Cycle Release Updates
Video Editing & Motion Graphics
While the Cycle Labs Product team dedicated serious effort to shipping new and requested features, we noticed that their adoption rate was lower than we expected. Teammate Andy and I put our heads together to rectify the issue.
Concept
As Cycle Labs and its software offerings began to mature, the Product team recognized the need for user metrics and telemetry. The organization’s client base was steadily growing and the businesses we served were increasingly high-profile; finding out what mattered to them was paramount. However, getting quality feedback from individual users was becoming more difficult, so Cycle Labs coordinated with Pendo, a local product experience platform, to begin collecting insights.
I was responsible for handling the integration of Pendo into our codebase, creating segments of users that represented different demographics, and adding useful targets to our UI that the analytics package could track. Once in place, the metrics showed us not only current usage stats, but also historical ones, looking back to the moment we first added their package to our app. When reviewing the statistics, one thing became apparent, users were not taking advantage of the new features we’d recently developed.
Historically, new features were announced via marketing content and a link to the release notes hosted in the company’s knowledge base. I recognized this was likely doing us a serious disservice by creating too much friction between the announcement and the actual instructions users needed to adopt the feature. In response, I prepared a Pendo Guide — a popover with containing information related to a given UI feature — for each new release.
These guides ran once on launch and highlighted some component, like a new button or panel within the application, and then provided a series of steps on how to interact with it. They boosted engagement temporarily, but the figures always dropped over time, with users settling back into their previous behaviors.
The burning question I had to answer was “why?”
Process
Teammate Andy, who had recently joined the company, had an idea. He figured that showing was better than telling and recorded himself interacting with a feature while narrating his actions. Adding his video to the next release guide boosted engagement with new features for longer. We’d finally found a way to make the information stick.

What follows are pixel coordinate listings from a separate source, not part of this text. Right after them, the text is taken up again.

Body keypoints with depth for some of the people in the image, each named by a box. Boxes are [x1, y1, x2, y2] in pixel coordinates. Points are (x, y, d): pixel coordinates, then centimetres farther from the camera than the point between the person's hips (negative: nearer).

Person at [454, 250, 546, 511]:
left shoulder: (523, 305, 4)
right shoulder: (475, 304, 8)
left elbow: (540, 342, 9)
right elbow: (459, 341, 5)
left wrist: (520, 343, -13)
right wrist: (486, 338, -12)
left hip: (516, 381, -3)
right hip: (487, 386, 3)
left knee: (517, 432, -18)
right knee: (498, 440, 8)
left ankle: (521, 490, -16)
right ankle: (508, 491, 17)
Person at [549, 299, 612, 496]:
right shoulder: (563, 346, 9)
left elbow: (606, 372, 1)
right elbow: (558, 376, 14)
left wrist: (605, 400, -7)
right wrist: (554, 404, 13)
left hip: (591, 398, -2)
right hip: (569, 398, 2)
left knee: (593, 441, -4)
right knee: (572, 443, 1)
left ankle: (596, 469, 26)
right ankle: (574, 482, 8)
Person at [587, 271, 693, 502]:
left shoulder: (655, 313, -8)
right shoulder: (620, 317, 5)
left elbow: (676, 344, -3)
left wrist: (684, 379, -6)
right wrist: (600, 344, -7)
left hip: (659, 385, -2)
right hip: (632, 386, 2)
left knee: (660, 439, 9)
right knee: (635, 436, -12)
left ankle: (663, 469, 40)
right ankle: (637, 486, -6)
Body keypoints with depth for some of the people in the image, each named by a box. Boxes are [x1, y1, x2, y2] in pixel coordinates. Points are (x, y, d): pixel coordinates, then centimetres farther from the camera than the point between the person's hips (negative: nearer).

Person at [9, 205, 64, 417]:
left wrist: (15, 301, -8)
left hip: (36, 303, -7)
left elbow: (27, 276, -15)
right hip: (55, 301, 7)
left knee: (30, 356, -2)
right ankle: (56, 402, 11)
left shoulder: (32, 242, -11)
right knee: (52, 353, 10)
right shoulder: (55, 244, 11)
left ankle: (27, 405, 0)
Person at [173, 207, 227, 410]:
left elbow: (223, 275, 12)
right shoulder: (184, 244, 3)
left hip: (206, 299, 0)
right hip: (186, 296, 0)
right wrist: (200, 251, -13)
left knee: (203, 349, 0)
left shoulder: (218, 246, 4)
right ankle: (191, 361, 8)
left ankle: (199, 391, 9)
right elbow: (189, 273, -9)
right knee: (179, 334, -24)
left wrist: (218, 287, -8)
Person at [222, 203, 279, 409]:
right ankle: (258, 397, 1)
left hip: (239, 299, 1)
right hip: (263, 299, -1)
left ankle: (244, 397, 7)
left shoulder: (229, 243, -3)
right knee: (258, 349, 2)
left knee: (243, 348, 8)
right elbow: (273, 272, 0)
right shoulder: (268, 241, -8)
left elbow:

While a talented speaker and educator, he would tell you himself that video editing and graphic design were not his strengths. But they were areas where I excelled, and by combining our talents, we could create walkthrough videos that were guaranteed be as polished as they were informative.
Andy wrote the scripts and recorded his own footage, which I would then edit and assemble in Final Cut Pro. My workflow included color correction, audio equalization / normalization, and the application of graphics.
While customer satisfaction is at the forefront of my mind as a product designer, I also faced the fact that this was an unofficial project and I would be afforded no extra time to create these videos, so a streamlined workflow was critical.
Using Motion, I created a graphics package with the following elements:
- Bumpers — Animations that precede a video help provide context to the information to come, while closing graphics provide an opportunity to call to action or reinforce a brand. I designed the opening bumper for based on an echo-like element presented in the company branding guide. Staggering their exit from the screen created some light visual interest while not distracting from the text introducing the topic. Thinking ahead, I made sure to expose the title and subtitle content directly to Final Cut so that I never had to touch that particular animation again, only update its text content.
- Titles — Text elements can introduce a speaker or reinforce information spoken in the footage. I created a reusable title element that expanded to fit its content, reducing the amount of time I spent creating text elements for the video.
- Transitions — I needed a few ways to smooth the scene changes between a presenter and screen recordings of Cycle, so I created two custom transitions based off the animation presented in the opening bumper. One would enter from the middle revealing our speaker, then expand outward to fill the frame. The other would enter from the left and expand right, opening up to showcase a software demo.
This package dramatically reduced my editing workload and gave my videos a consistent, on-brand aesthetic.
Outcome
I produced three walkthrough videos for Cycle Labs and each one significantly boosted engagement with the new features they advertised.
Users demonstrated more confidence having been shown how to perform an action and were inspired to offer more feedback via a comment box and rating system added to each guide.